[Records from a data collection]
=== Begin Enclosure ===

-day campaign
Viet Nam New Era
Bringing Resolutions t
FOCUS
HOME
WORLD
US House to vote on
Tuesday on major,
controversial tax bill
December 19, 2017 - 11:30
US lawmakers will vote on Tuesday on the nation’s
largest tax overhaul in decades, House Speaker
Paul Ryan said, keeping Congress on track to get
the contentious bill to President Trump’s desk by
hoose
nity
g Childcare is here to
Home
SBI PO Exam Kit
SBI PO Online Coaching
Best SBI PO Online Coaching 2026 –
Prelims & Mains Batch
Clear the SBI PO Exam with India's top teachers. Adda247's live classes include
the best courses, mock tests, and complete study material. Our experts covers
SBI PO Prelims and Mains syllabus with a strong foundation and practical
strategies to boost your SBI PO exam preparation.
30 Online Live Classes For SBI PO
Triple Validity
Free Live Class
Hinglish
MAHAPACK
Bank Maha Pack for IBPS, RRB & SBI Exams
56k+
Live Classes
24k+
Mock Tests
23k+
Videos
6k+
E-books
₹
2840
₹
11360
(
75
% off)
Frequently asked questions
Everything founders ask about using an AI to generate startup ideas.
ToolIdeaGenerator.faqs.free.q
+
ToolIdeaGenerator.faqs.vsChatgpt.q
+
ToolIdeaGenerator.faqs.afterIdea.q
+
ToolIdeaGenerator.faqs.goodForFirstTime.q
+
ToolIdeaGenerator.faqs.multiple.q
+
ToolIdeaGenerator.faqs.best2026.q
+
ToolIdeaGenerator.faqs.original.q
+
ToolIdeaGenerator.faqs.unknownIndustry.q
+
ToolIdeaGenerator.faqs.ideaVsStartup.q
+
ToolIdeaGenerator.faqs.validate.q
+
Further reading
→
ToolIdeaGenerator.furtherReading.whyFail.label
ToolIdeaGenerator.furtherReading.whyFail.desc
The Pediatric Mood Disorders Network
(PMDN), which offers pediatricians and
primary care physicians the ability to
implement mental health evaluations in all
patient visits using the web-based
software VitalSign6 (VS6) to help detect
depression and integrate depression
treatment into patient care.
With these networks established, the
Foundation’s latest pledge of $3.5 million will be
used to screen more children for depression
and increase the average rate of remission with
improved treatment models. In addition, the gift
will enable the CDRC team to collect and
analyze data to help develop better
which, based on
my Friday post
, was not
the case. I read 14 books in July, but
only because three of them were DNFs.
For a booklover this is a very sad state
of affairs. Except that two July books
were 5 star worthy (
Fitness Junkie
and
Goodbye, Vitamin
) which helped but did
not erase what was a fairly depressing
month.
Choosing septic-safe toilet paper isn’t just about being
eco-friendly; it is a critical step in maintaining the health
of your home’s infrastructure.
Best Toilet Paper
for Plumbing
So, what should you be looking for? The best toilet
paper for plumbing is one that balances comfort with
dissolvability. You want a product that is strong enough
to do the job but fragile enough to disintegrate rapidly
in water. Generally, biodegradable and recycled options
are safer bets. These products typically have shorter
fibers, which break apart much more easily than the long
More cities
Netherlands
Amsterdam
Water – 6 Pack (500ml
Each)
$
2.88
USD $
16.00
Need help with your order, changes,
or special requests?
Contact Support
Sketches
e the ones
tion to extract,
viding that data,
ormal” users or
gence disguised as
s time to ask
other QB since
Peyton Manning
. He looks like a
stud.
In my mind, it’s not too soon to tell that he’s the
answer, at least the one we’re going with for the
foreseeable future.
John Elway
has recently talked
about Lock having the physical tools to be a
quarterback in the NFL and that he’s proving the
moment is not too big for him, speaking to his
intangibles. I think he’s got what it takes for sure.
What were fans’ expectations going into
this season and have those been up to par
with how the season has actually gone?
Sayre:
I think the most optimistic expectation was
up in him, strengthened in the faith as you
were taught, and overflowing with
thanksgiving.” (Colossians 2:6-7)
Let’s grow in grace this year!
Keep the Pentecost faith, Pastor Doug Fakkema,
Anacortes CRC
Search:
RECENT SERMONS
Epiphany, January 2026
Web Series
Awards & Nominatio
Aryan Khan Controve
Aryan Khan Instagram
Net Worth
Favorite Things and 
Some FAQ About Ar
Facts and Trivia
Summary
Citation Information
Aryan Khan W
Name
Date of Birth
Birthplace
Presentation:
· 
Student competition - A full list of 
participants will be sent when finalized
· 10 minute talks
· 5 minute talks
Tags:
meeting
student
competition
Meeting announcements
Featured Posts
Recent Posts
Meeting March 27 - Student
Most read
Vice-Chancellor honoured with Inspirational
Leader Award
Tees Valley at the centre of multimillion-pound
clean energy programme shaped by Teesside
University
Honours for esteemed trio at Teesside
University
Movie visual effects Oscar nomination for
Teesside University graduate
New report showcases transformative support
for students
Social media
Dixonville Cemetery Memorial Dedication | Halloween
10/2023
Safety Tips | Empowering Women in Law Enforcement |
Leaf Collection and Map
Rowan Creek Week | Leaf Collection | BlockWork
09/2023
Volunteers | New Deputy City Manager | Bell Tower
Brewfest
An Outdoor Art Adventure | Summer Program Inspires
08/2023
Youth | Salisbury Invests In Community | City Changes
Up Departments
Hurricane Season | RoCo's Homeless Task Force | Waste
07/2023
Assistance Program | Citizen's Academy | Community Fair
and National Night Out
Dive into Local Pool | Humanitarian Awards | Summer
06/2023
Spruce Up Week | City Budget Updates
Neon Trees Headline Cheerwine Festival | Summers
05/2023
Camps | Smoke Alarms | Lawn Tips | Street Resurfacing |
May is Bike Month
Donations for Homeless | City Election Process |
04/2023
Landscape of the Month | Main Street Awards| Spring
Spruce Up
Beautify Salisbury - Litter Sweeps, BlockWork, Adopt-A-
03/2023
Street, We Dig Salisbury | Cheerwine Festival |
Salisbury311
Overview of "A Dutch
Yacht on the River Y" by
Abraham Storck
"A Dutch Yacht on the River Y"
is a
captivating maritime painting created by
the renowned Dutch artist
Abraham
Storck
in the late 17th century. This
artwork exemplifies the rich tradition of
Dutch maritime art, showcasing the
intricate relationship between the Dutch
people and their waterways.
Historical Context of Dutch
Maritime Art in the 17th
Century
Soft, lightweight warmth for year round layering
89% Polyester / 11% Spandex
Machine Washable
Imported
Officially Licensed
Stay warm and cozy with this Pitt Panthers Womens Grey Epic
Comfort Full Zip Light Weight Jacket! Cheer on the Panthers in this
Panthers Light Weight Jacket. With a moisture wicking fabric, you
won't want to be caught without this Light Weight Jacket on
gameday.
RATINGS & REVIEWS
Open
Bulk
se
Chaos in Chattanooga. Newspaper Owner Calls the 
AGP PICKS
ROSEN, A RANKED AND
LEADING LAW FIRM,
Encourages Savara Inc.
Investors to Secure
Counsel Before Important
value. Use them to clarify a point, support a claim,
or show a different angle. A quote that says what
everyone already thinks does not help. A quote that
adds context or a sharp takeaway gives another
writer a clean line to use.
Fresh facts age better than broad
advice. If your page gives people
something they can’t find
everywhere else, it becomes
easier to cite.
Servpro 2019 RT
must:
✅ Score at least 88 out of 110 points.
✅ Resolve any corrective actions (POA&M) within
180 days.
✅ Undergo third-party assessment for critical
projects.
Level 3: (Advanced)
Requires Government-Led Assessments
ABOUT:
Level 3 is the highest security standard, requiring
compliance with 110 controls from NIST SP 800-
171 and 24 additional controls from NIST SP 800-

=== End Enclosure ===

## Required work
Output all lines from the beginning of the data up to the line holding "Prelims & Mains Batch", that line included, exactly as written.

## Output of the exercise
-day campaign
Viet Nam New Era
Bringing Resolutions t
FOCUS
HOME
WORLD
US House to vote on
Tuesday on major,
controversial tax bill
December 19, 2017 - 11:30
US lawmakers will vote on Tuesday on the nation’s
largest tax overhaul in decades, House Speaker
Paul Ryan said, keeping Congress on track to get
the contentious bill to President Trump’s desk by
hoose
nity
g Childcare is here to
Home
SBI PO Exam Kit
SBI PO Online Coaching
Best SBI PO Online Coaching 2026 –
Prelims & Mains Batch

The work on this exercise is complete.